DATA SUPPLIED:

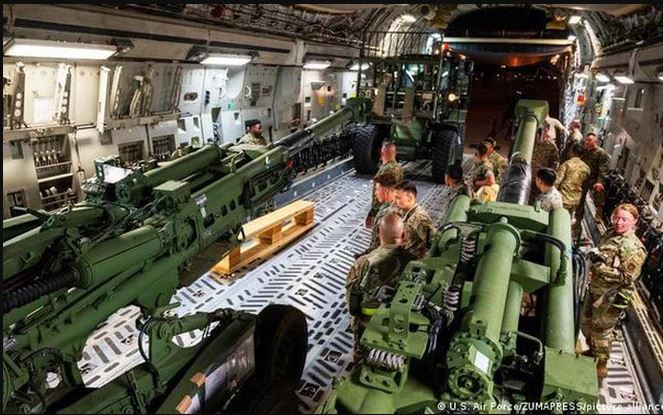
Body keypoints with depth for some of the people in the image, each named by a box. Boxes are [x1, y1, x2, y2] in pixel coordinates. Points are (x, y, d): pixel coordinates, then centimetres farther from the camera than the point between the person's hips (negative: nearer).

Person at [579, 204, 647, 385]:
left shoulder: (634, 248, -22)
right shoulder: (611, 234, 2)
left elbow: (627, 277, -23)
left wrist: (601, 268, -25)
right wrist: (593, 255, 1)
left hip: (610, 297, -8)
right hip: (595, 289, 8)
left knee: (601, 331, 8)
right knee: (587, 324, 23)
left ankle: (601, 366, 29)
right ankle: (592, 351, 47)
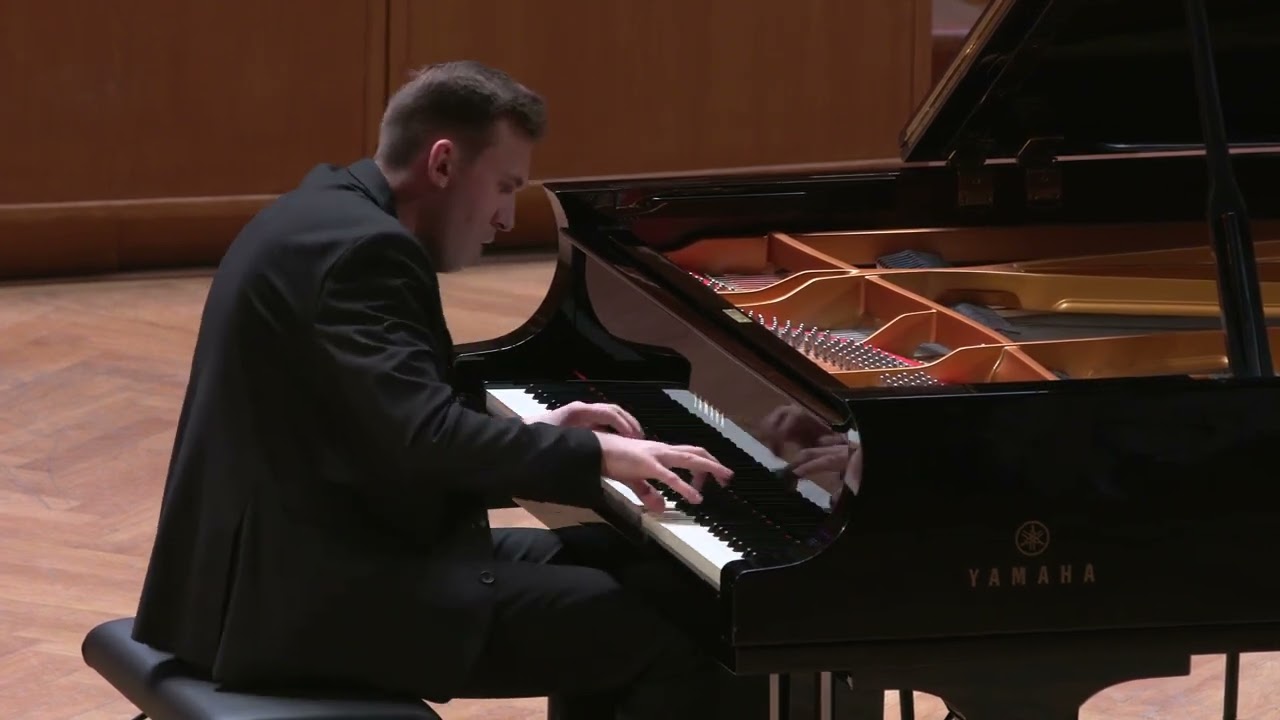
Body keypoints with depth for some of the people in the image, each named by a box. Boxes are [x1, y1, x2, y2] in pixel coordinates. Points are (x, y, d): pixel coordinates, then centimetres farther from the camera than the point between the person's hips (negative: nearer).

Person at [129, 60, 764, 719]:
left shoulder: (334, 214, 15)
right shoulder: (363, 248, -18)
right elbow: (424, 437, -28)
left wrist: (535, 437, 15)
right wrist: (596, 454, -20)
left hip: (301, 559, 11)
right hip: (324, 590, -11)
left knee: (605, 566, 19)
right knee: (668, 641, -13)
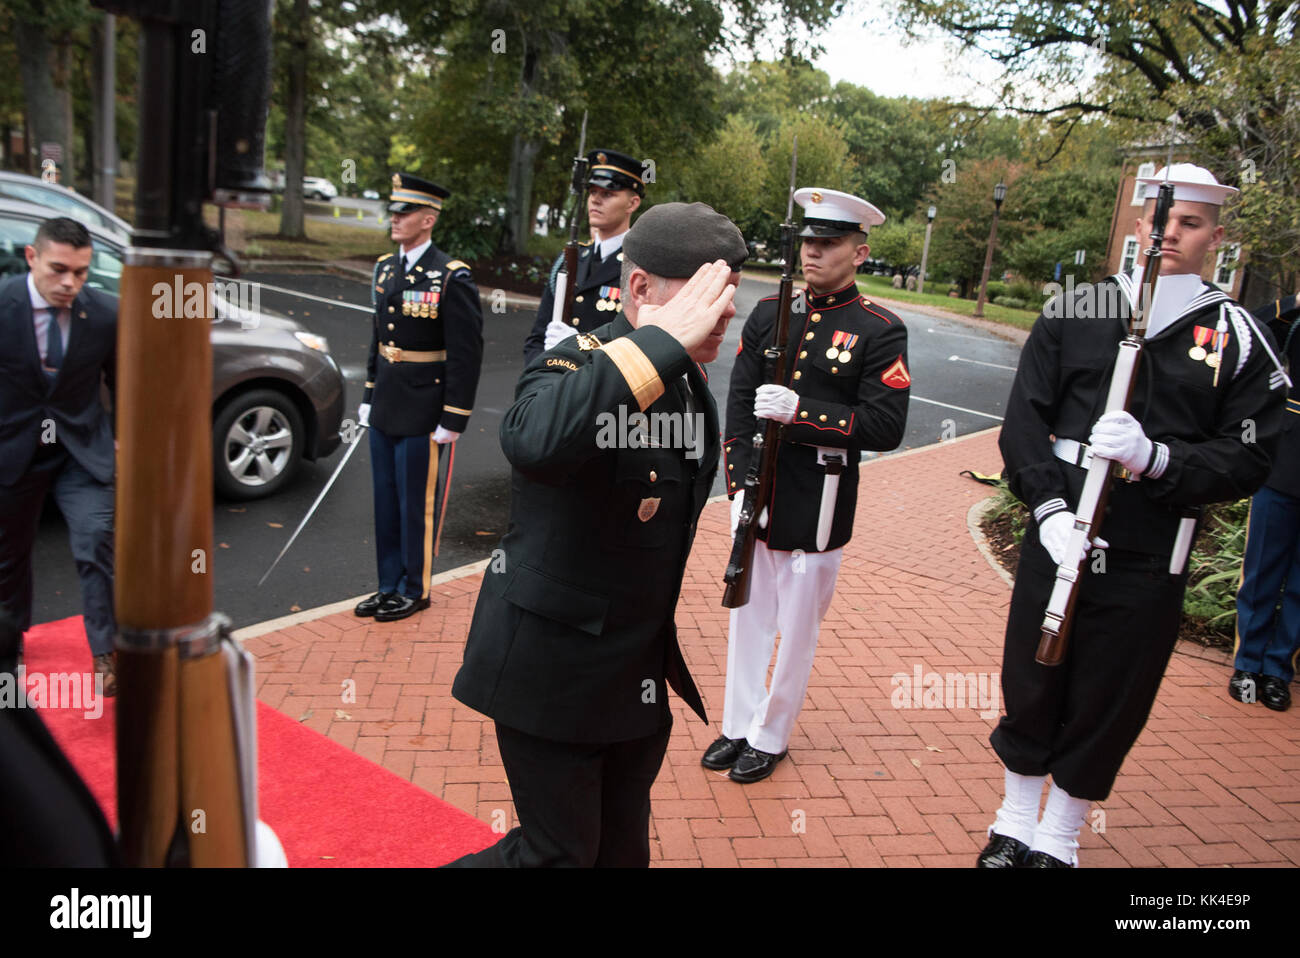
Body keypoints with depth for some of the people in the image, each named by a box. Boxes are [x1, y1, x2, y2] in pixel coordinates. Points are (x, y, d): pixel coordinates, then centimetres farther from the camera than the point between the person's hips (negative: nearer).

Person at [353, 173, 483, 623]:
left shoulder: (452, 278, -14)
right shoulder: (386, 268, 9)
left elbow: (467, 353, -15)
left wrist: (453, 419, -16)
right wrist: (369, 396, 16)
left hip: (424, 416, -7)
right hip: (385, 412, 7)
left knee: (418, 505, 5)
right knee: (386, 501, 15)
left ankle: (415, 589, 21)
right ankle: (390, 586, 29)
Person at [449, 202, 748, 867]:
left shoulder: (691, 380, 4)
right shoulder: (577, 365, -21)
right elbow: (532, 443, -48)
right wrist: (662, 342, -40)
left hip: (638, 675, 8)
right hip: (552, 671, -8)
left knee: (622, 846, 21)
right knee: (560, 851, 5)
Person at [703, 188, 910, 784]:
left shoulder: (881, 331, -7)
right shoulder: (769, 313, 6)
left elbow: (885, 428, -14)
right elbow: (739, 401, 4)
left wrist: (801, 411, -25)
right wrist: (739, 483, -6)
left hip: (816, 508, -4)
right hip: (756, 494, 4)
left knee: (797, 626, 9)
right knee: (749, 614, 15)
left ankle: (770, 736, 28)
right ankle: (737, 726, 32)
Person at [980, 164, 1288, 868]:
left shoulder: (1237, 338, 2)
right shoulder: (1074, 312, 4)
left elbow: (1248, 459, -2)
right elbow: (1023, 418, 0)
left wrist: (1155, 457, -19)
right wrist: (1049, 505, -13)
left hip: (1150, 563, 0)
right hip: (1056, 538, 1)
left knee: (1109, 708, 11)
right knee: (1029, 686, 11)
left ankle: (1059, 841, 33)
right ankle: (1014, 825, 35)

EXERCISE GOAL:
Select every line in the rows above that contains the word "elbow", and treat uppercase and lowercase as different.

TASK OUTPUT:
left elbow: (627, 277, -23)
right elbow: (424, 437, -28)
left elbow: (467, 353, -15)
right elbow: (532, 443, -48)
left elbow: (885, 428, -14)
right elbow: (739, 401, 4)
left elbow: (1248, 459, -2)
right elbow: (1023, 418, 0)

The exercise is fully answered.